No pictures go in the copy; everything else in the records below must be output exactly.

+===+

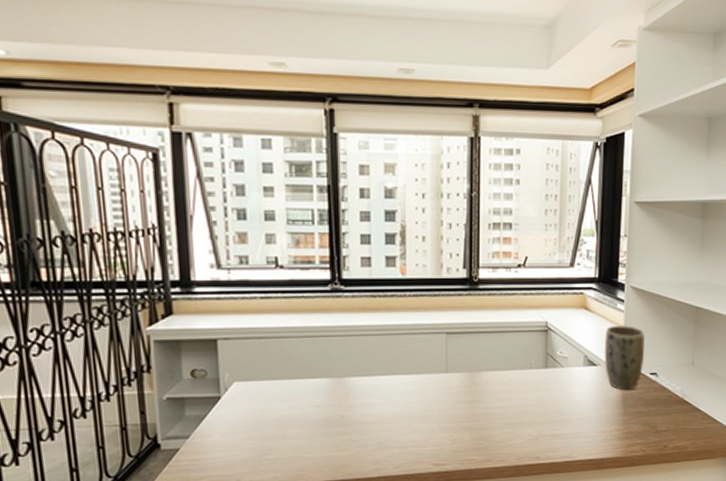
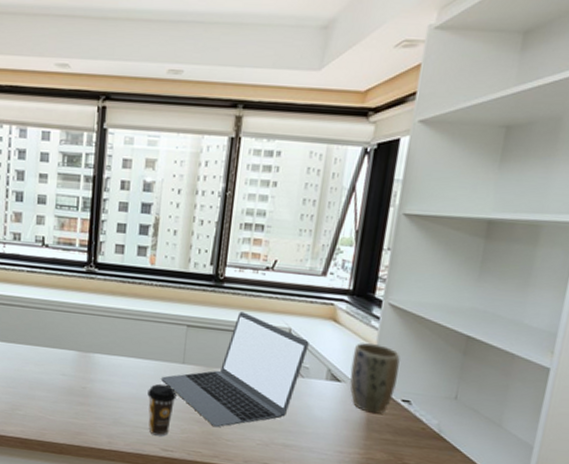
coffee cup: none [413,397,443,452] -> present [147,383,177,437]
laptop: none [426,312,565,431] -> present [161,311,309,428]

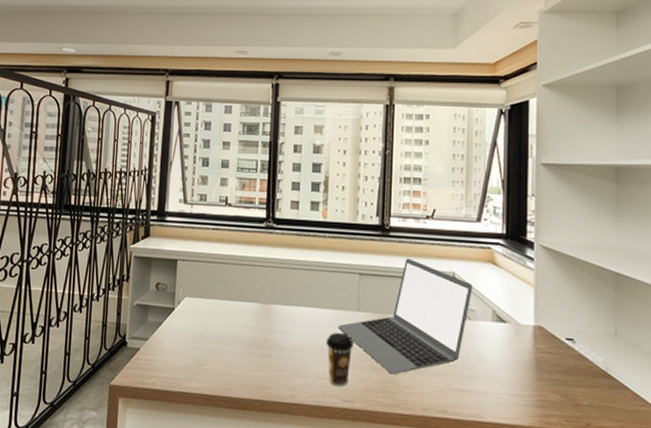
plant pot: present [349,343,400,414] -> none [514,283,558,354]

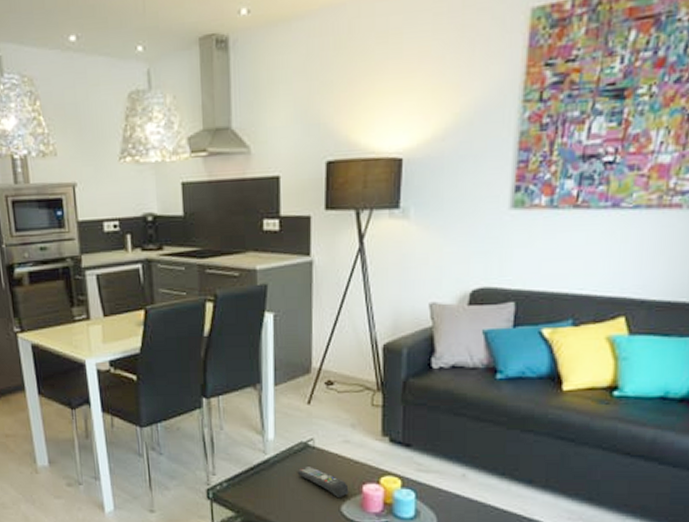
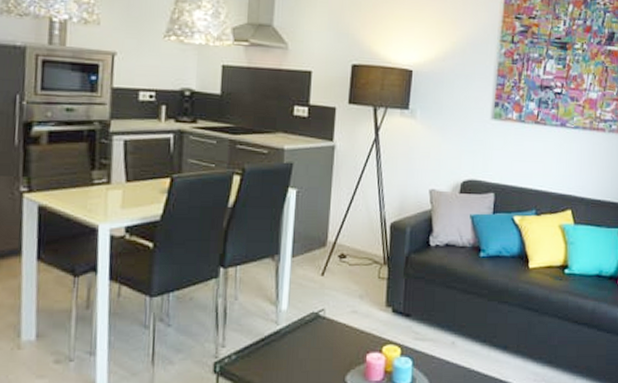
remote control: present [297,465,349,499] -> none [306,335,354,368]

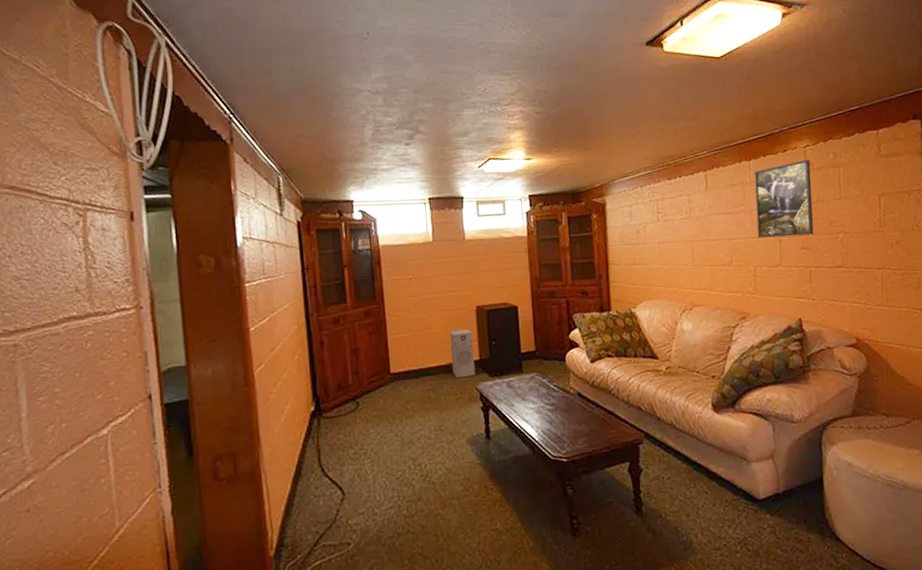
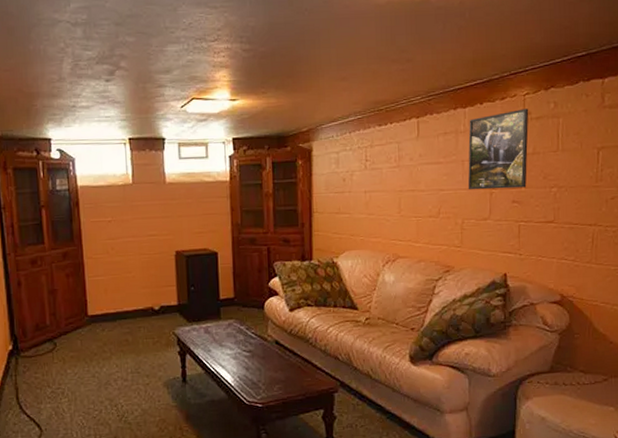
air purifier: present [450,329,476,378] -> none [148,274,174,323]

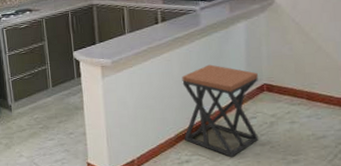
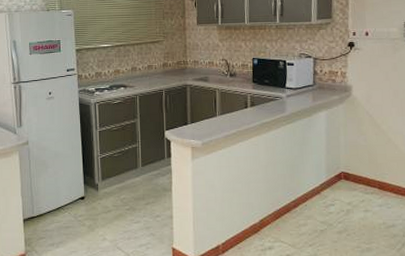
stool: present [182,64,259,157] -> none [267,151,337,244]

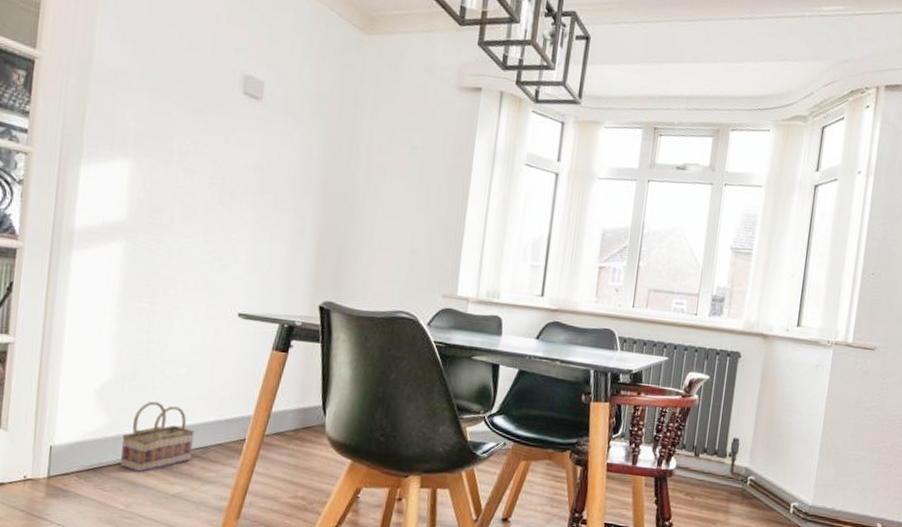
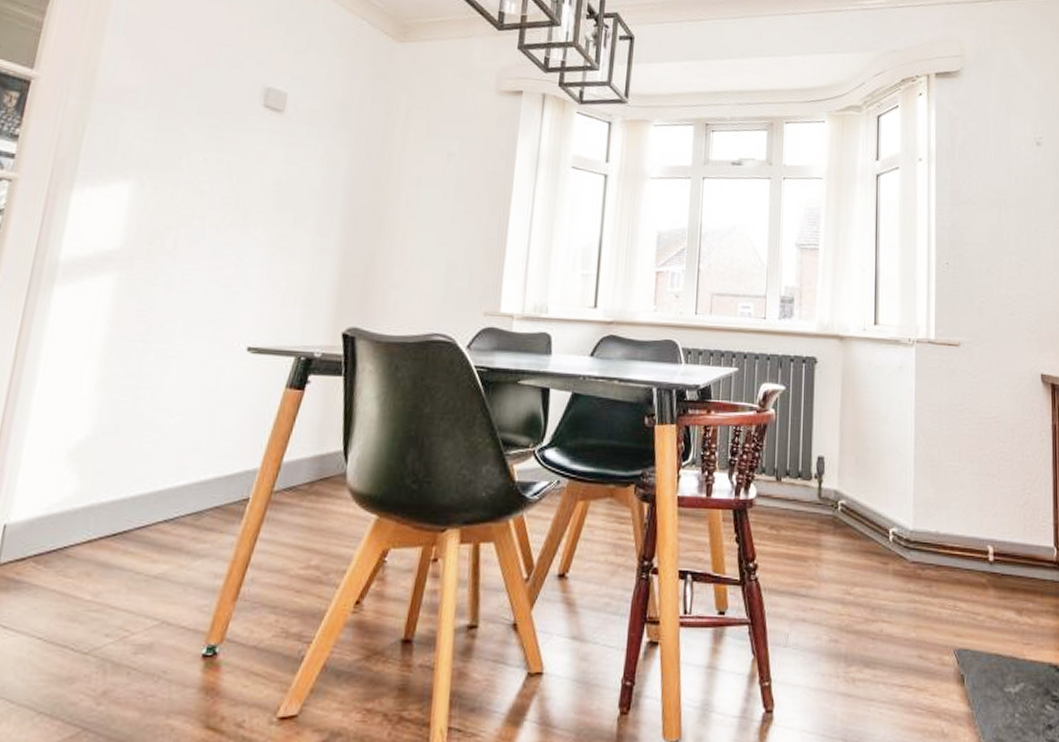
basket: present [120,401,196,473] -> none [91,459,188,551]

+===+

**Task result**.
coffee cup: none [413,397,443,452] -> present [147,383,177,437]
laptop: none [426,312,565,431] -> present [161,311,309,428]

plant pot: present [349,343,400,414] -> none [514,283,558,354]

remote control: present [297,465,349,499] -> none [306,335,354,368]

air purifier: present [450,329,476,378] -> none [148,274,174,323]

stool: present [182,64,259,157] -> none [267,151,337,244]

basket: present [120,401,196,473] -> none [91,459,188,551]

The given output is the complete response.